*Instructions for the task*. Working from the records below, repeat exactly the lines starting at the line that contains "- **แสดงหน้าข้างเคียง**: แสดงหน้าข้างเคียง" and ending at the line that contains "- ✅ Performance ที่ดีขึ้น", inclusive.

--- Entries provided ---

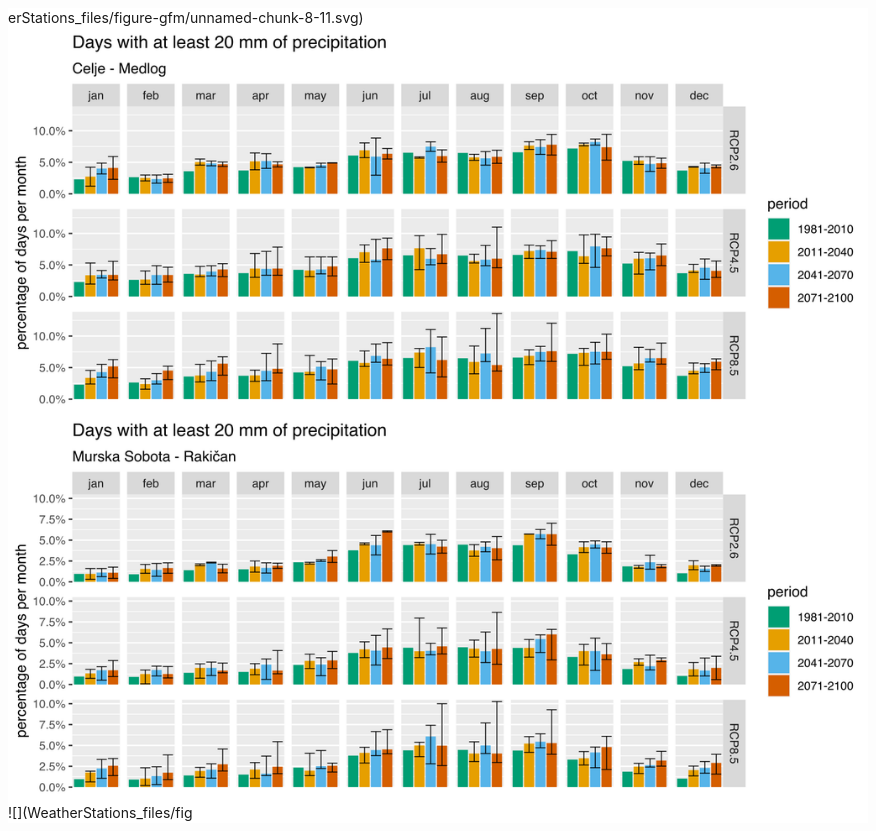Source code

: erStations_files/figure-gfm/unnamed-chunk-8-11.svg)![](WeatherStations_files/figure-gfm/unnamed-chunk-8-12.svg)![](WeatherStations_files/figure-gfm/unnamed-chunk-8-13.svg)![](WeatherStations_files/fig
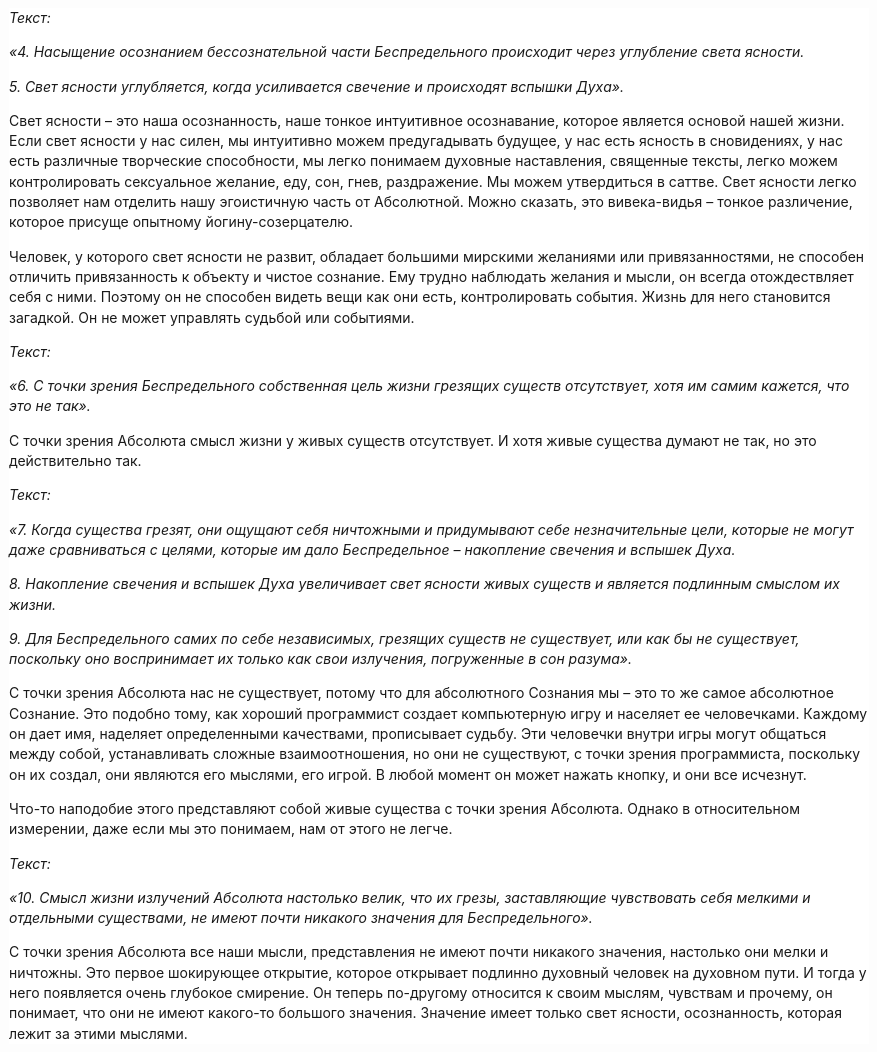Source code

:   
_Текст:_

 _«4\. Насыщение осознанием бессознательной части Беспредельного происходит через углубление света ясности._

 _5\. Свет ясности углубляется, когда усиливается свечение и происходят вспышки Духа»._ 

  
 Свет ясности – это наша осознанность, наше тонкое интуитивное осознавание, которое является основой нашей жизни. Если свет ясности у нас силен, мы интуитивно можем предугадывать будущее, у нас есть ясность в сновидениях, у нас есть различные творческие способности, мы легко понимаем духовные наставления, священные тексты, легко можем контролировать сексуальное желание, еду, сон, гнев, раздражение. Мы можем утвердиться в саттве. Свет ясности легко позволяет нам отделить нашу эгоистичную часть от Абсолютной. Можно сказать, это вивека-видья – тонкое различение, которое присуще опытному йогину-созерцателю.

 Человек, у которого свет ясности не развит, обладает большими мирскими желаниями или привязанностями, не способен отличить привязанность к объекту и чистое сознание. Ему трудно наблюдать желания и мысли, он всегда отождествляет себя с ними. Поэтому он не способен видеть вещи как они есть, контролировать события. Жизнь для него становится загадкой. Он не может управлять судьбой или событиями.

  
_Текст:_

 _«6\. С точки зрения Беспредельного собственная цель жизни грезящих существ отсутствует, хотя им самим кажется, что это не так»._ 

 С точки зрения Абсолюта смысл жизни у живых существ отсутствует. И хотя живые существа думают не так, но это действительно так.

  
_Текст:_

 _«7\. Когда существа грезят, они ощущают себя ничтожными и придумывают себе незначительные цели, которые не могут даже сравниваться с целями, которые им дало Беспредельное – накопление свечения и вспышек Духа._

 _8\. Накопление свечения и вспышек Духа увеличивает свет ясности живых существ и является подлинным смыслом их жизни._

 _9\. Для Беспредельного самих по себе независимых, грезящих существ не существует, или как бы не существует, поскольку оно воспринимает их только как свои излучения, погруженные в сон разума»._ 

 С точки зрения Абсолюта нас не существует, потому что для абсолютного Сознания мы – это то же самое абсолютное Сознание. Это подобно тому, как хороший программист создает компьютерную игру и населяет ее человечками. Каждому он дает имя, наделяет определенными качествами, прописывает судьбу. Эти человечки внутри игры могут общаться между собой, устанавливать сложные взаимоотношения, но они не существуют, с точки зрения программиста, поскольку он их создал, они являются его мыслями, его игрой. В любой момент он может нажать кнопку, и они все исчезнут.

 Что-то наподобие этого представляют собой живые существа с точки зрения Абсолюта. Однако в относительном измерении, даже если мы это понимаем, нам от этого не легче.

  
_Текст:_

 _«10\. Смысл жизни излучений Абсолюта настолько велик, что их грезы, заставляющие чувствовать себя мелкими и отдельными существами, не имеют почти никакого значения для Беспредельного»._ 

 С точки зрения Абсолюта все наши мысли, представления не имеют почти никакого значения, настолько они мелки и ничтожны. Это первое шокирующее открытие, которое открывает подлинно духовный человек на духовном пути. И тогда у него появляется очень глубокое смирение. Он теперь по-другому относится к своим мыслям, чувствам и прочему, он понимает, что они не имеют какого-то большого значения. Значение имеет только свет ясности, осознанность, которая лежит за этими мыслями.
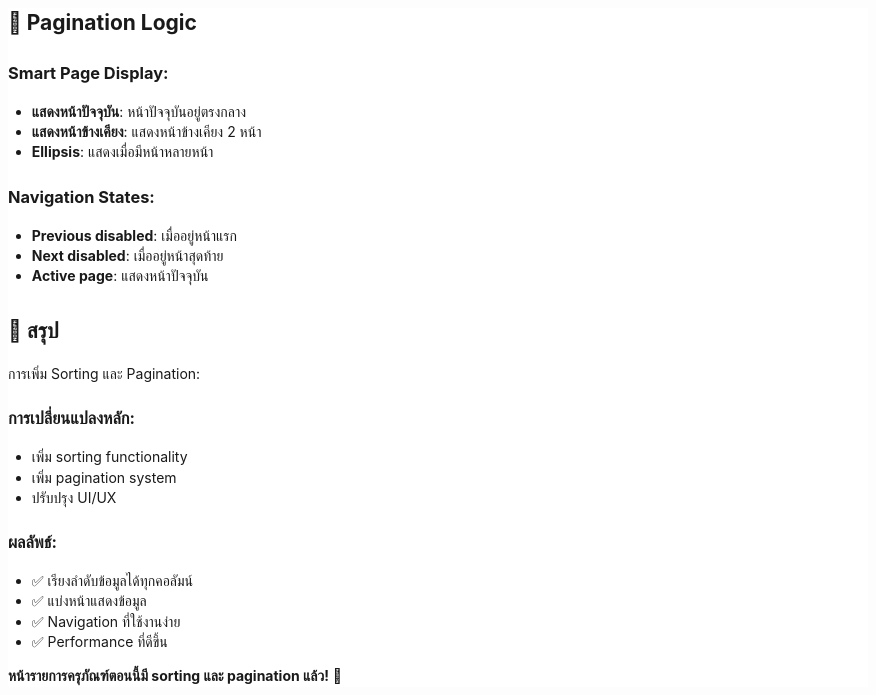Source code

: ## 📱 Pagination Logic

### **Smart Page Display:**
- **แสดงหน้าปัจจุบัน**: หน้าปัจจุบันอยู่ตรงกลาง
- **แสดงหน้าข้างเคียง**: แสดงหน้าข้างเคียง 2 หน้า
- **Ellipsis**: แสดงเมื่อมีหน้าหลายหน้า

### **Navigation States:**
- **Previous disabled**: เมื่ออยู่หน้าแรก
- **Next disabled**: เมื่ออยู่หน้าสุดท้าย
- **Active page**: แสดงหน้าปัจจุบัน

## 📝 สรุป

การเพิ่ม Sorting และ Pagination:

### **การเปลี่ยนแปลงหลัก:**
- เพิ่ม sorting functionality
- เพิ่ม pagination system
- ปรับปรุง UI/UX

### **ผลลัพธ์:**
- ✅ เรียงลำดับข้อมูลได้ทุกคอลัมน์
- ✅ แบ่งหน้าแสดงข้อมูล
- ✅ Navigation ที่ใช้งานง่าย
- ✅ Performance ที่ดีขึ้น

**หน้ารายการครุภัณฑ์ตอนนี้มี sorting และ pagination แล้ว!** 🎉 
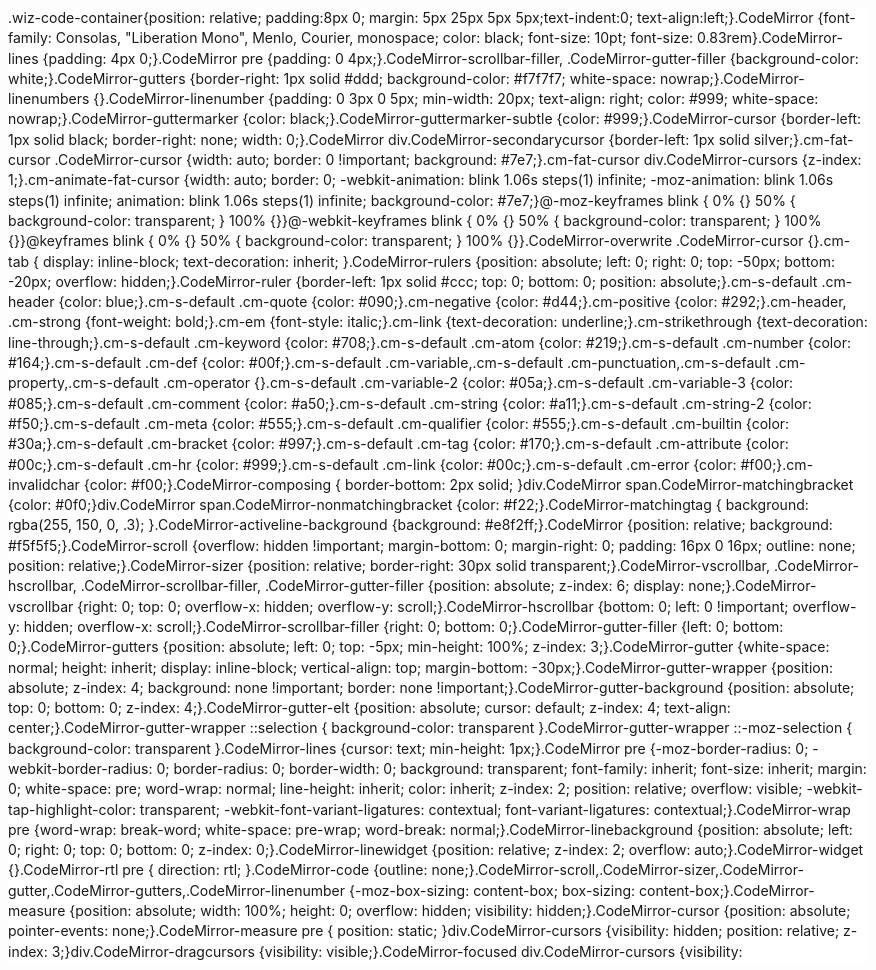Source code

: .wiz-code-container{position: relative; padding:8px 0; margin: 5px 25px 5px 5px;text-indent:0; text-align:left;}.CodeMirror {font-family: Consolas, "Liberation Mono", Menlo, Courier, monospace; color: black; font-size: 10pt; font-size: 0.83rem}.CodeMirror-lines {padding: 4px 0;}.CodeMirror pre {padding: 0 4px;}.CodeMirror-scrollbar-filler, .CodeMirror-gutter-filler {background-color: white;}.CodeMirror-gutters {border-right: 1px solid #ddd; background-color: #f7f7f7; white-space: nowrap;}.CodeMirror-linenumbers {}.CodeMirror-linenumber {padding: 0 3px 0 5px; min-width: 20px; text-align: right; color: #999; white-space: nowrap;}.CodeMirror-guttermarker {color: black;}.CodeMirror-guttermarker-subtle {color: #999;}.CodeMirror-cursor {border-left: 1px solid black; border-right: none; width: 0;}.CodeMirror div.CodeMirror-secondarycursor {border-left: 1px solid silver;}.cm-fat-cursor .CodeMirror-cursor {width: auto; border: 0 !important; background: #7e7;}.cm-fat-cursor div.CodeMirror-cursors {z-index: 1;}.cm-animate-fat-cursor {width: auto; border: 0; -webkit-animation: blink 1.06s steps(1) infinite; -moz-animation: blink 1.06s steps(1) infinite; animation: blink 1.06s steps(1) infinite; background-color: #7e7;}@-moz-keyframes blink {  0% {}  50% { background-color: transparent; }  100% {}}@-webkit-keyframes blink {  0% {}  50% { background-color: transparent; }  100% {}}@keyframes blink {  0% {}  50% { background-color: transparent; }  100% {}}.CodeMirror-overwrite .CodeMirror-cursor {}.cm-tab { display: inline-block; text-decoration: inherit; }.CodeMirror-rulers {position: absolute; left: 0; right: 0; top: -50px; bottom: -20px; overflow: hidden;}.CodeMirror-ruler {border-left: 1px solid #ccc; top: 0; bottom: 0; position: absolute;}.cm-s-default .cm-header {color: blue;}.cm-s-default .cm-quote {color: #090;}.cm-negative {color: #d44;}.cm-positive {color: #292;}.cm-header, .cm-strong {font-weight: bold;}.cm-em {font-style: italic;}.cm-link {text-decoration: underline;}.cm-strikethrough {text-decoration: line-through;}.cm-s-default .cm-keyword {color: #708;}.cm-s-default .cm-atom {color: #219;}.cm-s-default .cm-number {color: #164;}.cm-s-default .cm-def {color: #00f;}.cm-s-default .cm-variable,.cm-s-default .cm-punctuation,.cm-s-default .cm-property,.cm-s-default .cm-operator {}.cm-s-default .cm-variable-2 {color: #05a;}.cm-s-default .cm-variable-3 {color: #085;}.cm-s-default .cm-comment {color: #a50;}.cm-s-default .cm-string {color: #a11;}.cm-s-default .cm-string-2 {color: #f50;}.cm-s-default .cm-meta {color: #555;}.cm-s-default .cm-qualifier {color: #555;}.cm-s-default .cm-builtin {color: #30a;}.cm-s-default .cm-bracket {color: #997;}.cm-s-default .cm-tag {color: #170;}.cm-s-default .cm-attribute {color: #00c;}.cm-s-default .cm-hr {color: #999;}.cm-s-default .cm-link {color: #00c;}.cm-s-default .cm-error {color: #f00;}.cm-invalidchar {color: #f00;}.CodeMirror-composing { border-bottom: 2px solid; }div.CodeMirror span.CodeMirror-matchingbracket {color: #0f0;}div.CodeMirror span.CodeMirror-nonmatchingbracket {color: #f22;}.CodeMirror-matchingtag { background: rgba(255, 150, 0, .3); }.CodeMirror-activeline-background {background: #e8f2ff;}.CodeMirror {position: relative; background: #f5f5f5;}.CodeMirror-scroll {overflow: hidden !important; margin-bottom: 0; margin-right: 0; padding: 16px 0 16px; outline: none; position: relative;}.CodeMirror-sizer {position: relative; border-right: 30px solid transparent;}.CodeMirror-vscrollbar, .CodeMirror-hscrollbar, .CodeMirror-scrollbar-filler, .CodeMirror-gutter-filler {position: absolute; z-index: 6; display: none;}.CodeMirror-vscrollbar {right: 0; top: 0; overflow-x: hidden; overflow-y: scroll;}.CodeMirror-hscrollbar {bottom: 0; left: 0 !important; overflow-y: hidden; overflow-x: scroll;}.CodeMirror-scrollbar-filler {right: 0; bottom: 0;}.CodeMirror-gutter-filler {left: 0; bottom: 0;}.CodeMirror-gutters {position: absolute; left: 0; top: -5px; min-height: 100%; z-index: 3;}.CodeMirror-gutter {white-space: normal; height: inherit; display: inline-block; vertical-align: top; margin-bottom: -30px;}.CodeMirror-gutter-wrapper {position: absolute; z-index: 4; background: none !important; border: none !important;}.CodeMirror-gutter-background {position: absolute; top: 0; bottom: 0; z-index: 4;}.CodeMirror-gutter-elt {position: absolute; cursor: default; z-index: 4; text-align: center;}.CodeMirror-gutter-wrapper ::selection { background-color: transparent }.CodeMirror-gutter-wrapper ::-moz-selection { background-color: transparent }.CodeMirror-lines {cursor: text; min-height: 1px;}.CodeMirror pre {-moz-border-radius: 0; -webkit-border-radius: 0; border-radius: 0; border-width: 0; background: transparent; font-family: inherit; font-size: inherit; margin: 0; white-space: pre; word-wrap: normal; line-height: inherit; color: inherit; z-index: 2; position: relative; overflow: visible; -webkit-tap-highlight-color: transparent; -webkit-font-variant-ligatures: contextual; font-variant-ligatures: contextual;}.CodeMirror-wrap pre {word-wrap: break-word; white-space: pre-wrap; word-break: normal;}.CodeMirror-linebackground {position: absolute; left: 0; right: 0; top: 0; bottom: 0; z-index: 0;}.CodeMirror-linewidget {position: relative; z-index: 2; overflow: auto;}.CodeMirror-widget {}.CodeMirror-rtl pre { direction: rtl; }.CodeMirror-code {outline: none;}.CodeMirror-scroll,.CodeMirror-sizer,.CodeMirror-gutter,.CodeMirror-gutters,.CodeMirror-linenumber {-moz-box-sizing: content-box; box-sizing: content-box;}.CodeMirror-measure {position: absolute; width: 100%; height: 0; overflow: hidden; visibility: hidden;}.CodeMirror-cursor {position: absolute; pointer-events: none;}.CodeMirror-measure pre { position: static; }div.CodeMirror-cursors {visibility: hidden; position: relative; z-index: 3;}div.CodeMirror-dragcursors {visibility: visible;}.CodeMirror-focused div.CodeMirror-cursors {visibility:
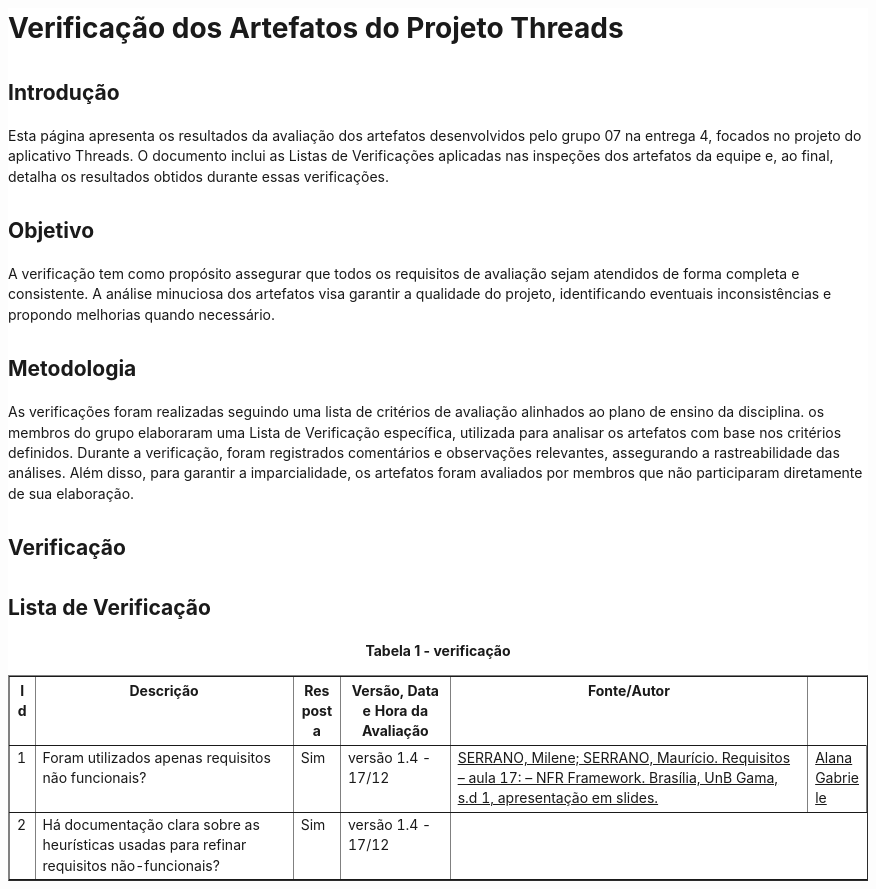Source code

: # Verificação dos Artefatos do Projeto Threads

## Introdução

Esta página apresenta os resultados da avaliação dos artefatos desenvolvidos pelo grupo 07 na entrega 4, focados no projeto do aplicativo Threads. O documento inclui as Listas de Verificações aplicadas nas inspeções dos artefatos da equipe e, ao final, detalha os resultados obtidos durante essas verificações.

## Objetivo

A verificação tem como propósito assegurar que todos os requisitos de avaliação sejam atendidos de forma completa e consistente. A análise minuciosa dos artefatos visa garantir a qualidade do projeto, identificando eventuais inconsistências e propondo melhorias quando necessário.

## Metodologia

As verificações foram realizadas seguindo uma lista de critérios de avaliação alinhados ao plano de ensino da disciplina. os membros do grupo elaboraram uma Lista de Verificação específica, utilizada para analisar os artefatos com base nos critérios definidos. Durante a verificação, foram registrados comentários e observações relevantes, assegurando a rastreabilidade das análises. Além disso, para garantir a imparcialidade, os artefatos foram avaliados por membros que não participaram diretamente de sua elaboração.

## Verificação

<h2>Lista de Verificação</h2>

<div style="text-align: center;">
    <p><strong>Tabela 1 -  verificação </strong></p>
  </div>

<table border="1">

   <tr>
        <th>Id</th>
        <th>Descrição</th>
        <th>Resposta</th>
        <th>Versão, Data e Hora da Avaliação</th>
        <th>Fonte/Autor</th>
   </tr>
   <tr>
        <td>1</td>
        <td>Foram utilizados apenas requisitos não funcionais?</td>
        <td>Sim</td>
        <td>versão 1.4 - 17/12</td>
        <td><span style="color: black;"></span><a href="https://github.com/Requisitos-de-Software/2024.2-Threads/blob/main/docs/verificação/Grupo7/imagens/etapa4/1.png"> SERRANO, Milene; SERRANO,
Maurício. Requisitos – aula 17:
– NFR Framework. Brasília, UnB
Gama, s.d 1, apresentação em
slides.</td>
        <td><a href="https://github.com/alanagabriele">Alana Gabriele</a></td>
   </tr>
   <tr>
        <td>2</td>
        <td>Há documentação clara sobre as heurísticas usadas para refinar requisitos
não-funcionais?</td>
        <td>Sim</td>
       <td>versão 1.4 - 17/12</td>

---

*Answer to this task*.
- **แสดงหน้าข้างเคียง**: แสดงหน้าข้างเคียง 2 หน้า
- **Ellipsis**: แสดงเมื่อมีหน้าหลายหน้า

### **Navigation States:**
- **Previous disabled**: เมื่ออยู่หน้าแรก
- **Next disabled**: เมื่ออยู่หน้าสุดท้าย
- **Active page**: แสดงหน้าปัจจุบัน

## 📝 สรุป

การเพิ่ม Sorting และ Pagination:

### **การเปลี่ยนแปลงหลัก:**
- เพิ่ม sorting functionality
- เพิ่ม pagination system
- ปรับปรุง UI/UX

### **ผลลัพธ์:**
- ✅ เรียงลำดับข้อมูลได้ทุกคอลัมน์
- ✅ แบ่งหน้าแสดงข้อมูล
- ✅ Navigation ที่ใช้งานง่าย
- ✅ Performance ที่ดีขึ้น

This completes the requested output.